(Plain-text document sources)

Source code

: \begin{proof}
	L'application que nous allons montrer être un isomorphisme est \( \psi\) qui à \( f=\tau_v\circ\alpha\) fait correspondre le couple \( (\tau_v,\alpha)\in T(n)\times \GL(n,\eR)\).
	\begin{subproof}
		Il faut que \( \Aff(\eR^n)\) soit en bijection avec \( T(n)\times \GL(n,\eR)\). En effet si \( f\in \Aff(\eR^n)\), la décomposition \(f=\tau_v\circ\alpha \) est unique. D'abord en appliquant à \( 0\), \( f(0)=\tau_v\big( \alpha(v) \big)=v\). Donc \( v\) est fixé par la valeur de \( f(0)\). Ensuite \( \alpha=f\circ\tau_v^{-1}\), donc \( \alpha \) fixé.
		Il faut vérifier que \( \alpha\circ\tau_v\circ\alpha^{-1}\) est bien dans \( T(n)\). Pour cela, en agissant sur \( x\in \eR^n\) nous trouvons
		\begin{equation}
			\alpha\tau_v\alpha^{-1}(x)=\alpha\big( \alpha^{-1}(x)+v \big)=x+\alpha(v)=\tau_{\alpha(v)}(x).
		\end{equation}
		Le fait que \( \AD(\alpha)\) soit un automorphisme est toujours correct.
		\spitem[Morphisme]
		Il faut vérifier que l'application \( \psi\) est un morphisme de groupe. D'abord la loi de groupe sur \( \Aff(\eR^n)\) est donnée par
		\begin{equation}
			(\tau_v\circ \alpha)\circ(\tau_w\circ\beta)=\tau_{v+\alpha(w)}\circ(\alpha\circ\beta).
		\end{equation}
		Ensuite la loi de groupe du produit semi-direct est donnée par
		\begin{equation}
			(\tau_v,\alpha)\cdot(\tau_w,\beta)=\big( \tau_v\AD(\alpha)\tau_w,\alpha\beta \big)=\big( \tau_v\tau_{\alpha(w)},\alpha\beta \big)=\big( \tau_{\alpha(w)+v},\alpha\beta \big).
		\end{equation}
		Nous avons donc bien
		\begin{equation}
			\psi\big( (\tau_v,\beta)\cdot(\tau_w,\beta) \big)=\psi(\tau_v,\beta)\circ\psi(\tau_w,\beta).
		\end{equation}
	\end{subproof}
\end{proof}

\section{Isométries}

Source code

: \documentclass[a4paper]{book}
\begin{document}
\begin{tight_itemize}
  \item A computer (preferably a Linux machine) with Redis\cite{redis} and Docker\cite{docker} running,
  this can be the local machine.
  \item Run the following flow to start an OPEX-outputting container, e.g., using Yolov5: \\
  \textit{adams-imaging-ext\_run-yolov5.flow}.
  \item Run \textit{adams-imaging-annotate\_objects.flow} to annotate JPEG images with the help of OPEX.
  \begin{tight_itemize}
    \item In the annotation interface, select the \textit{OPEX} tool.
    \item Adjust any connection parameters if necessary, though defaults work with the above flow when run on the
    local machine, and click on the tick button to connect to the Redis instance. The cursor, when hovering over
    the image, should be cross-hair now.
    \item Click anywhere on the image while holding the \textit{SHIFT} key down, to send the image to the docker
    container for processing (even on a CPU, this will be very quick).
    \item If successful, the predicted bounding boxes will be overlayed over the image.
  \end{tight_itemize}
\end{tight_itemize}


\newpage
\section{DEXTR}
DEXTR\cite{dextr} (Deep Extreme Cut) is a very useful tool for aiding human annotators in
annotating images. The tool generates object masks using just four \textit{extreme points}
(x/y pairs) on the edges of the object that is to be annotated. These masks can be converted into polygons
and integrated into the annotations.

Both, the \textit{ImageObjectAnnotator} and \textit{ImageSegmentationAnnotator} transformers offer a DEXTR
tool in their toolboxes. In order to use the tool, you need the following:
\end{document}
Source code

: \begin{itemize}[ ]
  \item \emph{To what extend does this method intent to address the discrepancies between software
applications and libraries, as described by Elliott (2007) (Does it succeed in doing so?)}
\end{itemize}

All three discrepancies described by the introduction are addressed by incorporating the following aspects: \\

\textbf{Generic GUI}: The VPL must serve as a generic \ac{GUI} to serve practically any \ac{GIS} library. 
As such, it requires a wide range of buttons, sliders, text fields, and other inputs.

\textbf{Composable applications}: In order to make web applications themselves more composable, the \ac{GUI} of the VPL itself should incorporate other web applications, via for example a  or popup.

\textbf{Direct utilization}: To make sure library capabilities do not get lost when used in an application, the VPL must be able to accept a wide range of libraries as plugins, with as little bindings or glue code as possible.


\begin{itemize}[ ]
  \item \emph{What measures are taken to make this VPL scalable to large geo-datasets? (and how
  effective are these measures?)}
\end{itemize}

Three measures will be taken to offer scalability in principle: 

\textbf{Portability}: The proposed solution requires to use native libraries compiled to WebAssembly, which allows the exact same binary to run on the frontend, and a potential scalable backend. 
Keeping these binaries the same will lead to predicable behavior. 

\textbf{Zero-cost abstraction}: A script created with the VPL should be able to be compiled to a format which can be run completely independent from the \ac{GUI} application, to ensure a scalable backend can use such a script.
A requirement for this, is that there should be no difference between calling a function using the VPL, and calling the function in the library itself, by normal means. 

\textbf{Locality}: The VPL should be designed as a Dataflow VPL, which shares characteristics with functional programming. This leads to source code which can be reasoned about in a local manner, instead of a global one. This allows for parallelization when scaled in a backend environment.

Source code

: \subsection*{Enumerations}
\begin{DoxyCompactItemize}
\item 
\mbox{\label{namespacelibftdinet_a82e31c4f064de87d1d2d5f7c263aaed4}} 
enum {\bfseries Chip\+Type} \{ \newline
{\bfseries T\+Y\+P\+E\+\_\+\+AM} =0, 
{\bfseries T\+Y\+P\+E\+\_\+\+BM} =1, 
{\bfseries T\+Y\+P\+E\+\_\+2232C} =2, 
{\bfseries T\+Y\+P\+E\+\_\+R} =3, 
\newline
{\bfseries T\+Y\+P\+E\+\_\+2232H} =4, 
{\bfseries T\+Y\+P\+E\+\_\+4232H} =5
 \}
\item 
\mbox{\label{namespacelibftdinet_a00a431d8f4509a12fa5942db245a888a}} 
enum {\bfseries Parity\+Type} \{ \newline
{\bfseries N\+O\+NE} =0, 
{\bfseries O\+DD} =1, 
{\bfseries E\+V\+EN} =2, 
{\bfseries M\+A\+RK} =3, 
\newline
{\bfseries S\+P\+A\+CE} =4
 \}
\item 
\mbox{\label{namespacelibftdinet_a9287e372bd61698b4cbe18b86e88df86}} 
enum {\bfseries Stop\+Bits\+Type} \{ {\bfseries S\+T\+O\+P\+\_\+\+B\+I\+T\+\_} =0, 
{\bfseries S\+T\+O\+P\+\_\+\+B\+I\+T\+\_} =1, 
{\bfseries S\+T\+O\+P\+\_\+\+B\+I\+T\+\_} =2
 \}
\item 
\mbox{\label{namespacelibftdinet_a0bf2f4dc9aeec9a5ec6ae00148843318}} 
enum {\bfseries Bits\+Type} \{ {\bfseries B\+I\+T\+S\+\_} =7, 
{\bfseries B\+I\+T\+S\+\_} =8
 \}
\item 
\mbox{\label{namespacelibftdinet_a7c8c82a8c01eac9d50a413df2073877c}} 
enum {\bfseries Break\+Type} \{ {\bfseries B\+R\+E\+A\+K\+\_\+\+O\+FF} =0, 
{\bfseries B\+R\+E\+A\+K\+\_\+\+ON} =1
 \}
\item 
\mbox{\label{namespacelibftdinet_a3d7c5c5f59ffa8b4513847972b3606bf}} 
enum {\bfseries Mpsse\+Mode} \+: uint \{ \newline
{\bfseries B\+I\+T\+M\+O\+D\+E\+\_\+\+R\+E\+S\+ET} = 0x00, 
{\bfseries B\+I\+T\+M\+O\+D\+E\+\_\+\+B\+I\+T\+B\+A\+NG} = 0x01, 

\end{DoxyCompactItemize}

→ **WORK REQUEST**: Sift the data above for lines with "that", then copy each one.

→ **PROBLEM SOLUTION**:
(x/y pairs) on the edges of the object that is to be annotated. These masks can be converted into polygons
A requirement for this, is that there should be no difference between calling a function using the VPL, and calling the function in the library itself, by normal means. 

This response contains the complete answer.